*Reading text*.
A study conducted in Sweden and published in Scientific Reports has outlined the relationship between aging and the metabolites present in cerebrospinal fluid (CSF), which cushions and supports the brain and spine.
A detailed, metabolic analysis
The researchers extracted CSF from 41 people aged 20 to 74 who don’t have neurological disorders. They investigated somewhat fewer than 2,000 metabolites that they could correlate across at least three-quarters of the samples. Through computational analysis, they determined which metabolites were associated with gender and which were associated with aging.
Comprehensive, if not fully clear, results
The researchers found that while men and women express different metabolites in CSF, these differences are largely orthogonal to aging. Once this was confirmed, the researchers ceased to investigate sex-based differences and focused solely on age-related metabolites. Most of these metabolites increased with aging; the researchers found only five that decreased instead.
While it is largely arcane with chemical identifiers, the full list of the strongest aging-linked metabolites is interesting in its detail. Only a few of them are directly connected with known neurodegenerative disorders, such as dopaquinone, which is labeled as being linked to Parkinson’s disease.
Many of these metabolites were listed as being of microbial origin. While this does not provide conclusive proof on its own, this provides additional and useful evidence showing the relationship between the gut and the brain. We have published multiple articles on how the gut microbiome and brain chemistry interact.
A similar number of age-related metabolic changes were related to the cytochrome P450 system, which affects the blood-brain barrier, and the researchers cite prior research showing how gene expression harms this system . Inflammation, immunity, and basic, fundamental parts of cellular metabolism were affected as well, such as the NAD+ cycle and purine metabolism. The researchers hypothesize that many of these changes are related to increased expression of compounds that mediate stress and repair damaged DNA.
Probably the most fascinating metabolites, however, are simply listed as “Unknown” on the table. The researchers did not identify them nor any purpose they might have had; these compounds were simply found to be higher or lower in aged individuals than younger ones. An investigation into what these metabolites are and what they do is clearly a promising subject for future research.

*Provided records*.
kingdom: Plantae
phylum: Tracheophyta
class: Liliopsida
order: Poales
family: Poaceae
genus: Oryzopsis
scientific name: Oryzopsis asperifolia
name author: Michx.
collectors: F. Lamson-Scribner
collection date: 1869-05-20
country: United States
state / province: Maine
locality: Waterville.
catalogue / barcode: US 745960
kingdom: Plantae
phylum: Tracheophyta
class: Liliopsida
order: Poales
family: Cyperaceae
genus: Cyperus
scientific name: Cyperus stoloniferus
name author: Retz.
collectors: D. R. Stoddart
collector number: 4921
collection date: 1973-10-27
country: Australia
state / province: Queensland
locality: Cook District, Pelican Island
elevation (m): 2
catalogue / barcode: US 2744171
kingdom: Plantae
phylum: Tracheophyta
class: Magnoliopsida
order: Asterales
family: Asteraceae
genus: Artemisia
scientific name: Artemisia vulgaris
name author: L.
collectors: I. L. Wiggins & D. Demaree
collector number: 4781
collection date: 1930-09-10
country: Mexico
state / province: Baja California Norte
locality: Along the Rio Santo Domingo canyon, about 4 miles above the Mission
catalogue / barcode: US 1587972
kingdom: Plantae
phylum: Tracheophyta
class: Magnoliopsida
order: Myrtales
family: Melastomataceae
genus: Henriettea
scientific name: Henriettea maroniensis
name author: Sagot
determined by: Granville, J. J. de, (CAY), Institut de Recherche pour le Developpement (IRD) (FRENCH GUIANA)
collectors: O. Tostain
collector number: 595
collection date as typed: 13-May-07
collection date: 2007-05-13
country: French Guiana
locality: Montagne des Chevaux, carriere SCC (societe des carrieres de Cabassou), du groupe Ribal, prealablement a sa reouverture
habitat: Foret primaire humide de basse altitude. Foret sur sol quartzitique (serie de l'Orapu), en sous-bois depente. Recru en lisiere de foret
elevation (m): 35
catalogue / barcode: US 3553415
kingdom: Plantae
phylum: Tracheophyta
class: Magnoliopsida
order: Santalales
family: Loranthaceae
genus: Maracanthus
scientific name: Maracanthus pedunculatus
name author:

*Requirement*.
Answer these questions using the text on cerebrospinal fluid and aging:
1. From how many people was cerebrospinal fluid extracted, and what was their age range?
2. How many of the age-related metabolites decreased with aging?
3. Which metabolite is labeled as linked to Parkinson's disease?

*Response to the exercise*.
1. From 41 people, aged 20 to 74.
2. Five.
3. Dopaquinone.